=== Objective ===
In the records below, change "locality" to "site" in everything from the line containing "collection date: 1937-08-18" down to the line containing "genus: Otatea", and give back only those lines with nothing else altered.

=== Supplied entries ===
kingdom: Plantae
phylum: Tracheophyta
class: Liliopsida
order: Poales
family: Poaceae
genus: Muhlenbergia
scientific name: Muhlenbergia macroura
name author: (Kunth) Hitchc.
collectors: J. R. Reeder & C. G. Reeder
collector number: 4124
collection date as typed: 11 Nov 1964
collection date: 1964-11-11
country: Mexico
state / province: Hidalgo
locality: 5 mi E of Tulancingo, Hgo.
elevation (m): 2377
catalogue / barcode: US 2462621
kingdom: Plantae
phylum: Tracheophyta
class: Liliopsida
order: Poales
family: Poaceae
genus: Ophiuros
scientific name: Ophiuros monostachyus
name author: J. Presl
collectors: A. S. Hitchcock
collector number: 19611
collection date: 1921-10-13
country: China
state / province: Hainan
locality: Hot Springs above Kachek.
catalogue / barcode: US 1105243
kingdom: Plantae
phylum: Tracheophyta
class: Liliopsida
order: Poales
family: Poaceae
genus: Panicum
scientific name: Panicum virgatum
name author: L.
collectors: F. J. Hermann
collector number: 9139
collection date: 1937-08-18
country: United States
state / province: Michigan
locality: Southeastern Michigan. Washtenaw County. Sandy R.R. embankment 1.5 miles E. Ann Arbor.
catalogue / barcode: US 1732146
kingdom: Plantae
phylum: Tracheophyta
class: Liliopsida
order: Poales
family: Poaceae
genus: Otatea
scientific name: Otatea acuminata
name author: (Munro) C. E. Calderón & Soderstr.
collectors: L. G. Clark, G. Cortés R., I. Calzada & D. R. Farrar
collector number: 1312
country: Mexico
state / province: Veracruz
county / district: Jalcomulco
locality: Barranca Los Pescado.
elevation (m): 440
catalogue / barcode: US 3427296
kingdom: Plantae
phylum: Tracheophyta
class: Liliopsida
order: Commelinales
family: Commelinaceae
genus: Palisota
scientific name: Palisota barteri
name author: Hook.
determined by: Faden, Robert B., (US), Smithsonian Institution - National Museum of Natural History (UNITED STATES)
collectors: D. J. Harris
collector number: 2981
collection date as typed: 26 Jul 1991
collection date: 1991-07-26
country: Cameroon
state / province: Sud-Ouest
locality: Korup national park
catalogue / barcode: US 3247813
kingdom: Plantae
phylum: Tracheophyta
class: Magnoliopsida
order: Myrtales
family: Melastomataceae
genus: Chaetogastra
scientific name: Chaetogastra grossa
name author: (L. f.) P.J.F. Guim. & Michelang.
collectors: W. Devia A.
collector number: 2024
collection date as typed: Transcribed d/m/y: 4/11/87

=== Full response ===
collection date: 1937-08-18
country: United States
state / province: Michigan
site: Southeastern Michigan. Washtenaw County. Sandy R.R. embankment 1.5 miles E. Ann Arbor.
catalogue / barcode: US 1732146
kingdom: Plantae
phylum: Tracheophyta
class: Liliopsida
order: Poales
family: Poaceae
genus: Otatea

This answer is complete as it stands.